Sunday, May 18, 2014

Where the Wind Blows


Carla Beard and I decided to challenge each other to write something on the same topic each week--no word limit or minimum. This was my first attempt to get myself back into the habit of writing. I will leave it to her to post her devotional about wind.

Where the Wind Blows

Comfort is nearly always found in the familiar; and if one thing is familiar to Texans, it would be the wind! From the gentlest breezes in autumn piling up dry leaves on the ground to the roaring gales of storm winds howling overhead during the spring, the winds are a constant. Whether cooling breezes off the lakes in the summer or wintery blasts carrying ice shards through the air, the wind is an accepted factor of living. Hummingbirds, butterflies, or flying seed pods of milk weed and dandelion, all these take turns tumbling with the vagaries of the winds. Dust brought from the flat lands of the Texas Panhandle coat the plains of Central Texas, while the pollution of the larger cities is whisked from the air by that same broom so that the wind is both a charming house keeper and a drying blast sucking up the moisture needed for growth in the fields. No amount of contempt will allow a Texan to take the wind for granted, no matter how familiar its patterns might seem.

Assigning the wind a personality purely based on a skewed perspective, most of mankind alternately consider the wind either a foe or an indentured servant. Modern Don Quixotes have built windmills in the form of wind farms to harness the forces seemingly ever present; yet despite whacking birds and drying some of the moisture from the air, these wind turbines have no more real effect on the winds than the sails of the schooners on the high seas had back when men were more helplessly dependent in their scuttling over the face of the deep. The wind is not some insidious power against which injustice can be claimed—despite the hurricanes, cyclones, and tornadoes; it simply moves across the face of the earth from corner to corner. However much man may attempt to change one form of energy into another, he may never really change or hold back that which God has put into play in His creation. Unlike the Spirit of God that hovered over the face of the waters, man’s tracks on the seas—just like his tracks through the skies--are washed away as quickly as the next wave or the next current of air. Something about the wind provides perspective like nothing else. Even in Texas, our size, our worth, all our imaginings compare as nothing when that sudden sound “as a mighty rushing wind” fills our hearts and minds.

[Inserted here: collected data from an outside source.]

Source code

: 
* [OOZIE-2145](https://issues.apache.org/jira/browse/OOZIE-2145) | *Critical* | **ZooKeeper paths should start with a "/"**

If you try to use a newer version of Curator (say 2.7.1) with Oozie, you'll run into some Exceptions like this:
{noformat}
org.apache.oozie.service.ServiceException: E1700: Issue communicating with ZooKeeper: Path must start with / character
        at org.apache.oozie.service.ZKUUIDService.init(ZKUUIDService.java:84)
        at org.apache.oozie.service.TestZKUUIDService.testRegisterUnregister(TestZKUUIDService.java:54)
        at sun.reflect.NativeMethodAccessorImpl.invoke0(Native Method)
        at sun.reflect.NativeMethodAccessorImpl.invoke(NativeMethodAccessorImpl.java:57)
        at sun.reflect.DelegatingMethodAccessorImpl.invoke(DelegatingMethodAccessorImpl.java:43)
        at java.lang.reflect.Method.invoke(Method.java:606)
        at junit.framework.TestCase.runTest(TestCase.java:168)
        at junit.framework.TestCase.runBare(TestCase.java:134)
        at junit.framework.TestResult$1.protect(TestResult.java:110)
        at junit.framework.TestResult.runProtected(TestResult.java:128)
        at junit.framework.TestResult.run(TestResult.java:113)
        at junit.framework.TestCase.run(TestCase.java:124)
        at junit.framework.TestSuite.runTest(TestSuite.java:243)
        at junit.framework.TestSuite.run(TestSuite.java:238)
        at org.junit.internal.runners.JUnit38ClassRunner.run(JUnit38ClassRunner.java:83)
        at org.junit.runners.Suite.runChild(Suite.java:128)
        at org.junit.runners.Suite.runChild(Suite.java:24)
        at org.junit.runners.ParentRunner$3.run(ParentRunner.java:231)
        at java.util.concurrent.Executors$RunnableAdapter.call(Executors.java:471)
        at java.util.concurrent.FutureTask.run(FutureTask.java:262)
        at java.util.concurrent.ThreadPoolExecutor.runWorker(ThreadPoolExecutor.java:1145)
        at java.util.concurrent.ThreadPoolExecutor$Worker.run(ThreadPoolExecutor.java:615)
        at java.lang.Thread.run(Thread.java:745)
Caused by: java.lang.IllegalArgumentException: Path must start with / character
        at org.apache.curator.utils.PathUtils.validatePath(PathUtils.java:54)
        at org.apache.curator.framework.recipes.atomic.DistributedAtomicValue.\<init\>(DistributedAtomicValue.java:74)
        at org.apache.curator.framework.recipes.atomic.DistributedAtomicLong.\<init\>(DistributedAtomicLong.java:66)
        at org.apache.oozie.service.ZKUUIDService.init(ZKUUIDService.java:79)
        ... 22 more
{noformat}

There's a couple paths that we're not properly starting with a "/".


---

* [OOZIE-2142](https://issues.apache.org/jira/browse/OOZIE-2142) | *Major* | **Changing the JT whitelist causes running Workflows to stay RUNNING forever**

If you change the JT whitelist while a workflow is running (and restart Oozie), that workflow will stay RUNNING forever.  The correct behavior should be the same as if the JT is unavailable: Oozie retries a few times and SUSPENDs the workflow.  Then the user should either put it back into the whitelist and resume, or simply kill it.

When our most creative minds attempt to paint the wind or describe its effects, they may portray a whisper among the flowers and grasses or the swaying or twisting of trees to some degree of bending acquiesce. The mood of a narrative may be brought unforgettably to mind with the description of wind and its effects upon the landscape. Belligerent resistance to wind, as in Wuthering Heights, or protective escape from its grip quite often remind a reader of experiences common to anyone able to participate in what is referred to as weather. Just like the house in Wuthering Heights, which had to be strong to stand against the wind, the Bronté characters who loved the moors had to be strong and independent. But that same wind twisted trees and characters alike over time. When a non-fictional wind blows--the Chinook stirring from the southwest of Canada or the Zephyr blowing across Texas, those in the paths of these winds either must submit or resist—or at the very least, take cover!

Just like many other powers seen and felt but never truly understood—among them light, love, dreams, and even sleep—the wind seems surely eternal and immutable. Hardly does the wind ever cease its movements. In fact, that sudden calm before the storm or a lull in the wind generally creates a discomforting expectation among man and beast alike. Perhaps some ingrained sense warns that only a divine intervention can constrain a compulsion created for constant movement. But truly the wind will cease to blow one day for a time “for four angels will hold the four winds of the earth that the wind should not blow on the earth, on the sea, or on any tree.” Like any of the creative acts of God, the sudden observable beginning or cessation among the elements of nature becomes a sign to mankind.  Unsettling possibilities of the unfamiliar need not be cause for concern, however, because the Creator knows the end from the beginning—for man and for all of creation—not just in Texas, but to the ends of the earth.

What color the wind? What message to send?
Directed power? Who measures its hour?
Lifting wings as the cardinal sings, Fairy skirting to leafy wings,
Scooping out cliffs grain by grain, Moving mists or driving rain,
Sweeping mountains or dusty plain, Driving waves over the main—
By no man’s bridle or harness ridden—
Only to His voice wind is bidden—
Questions unnecessary, time erased with a spirit unfearing—
Wild winds carry the Word of His sudden appearing!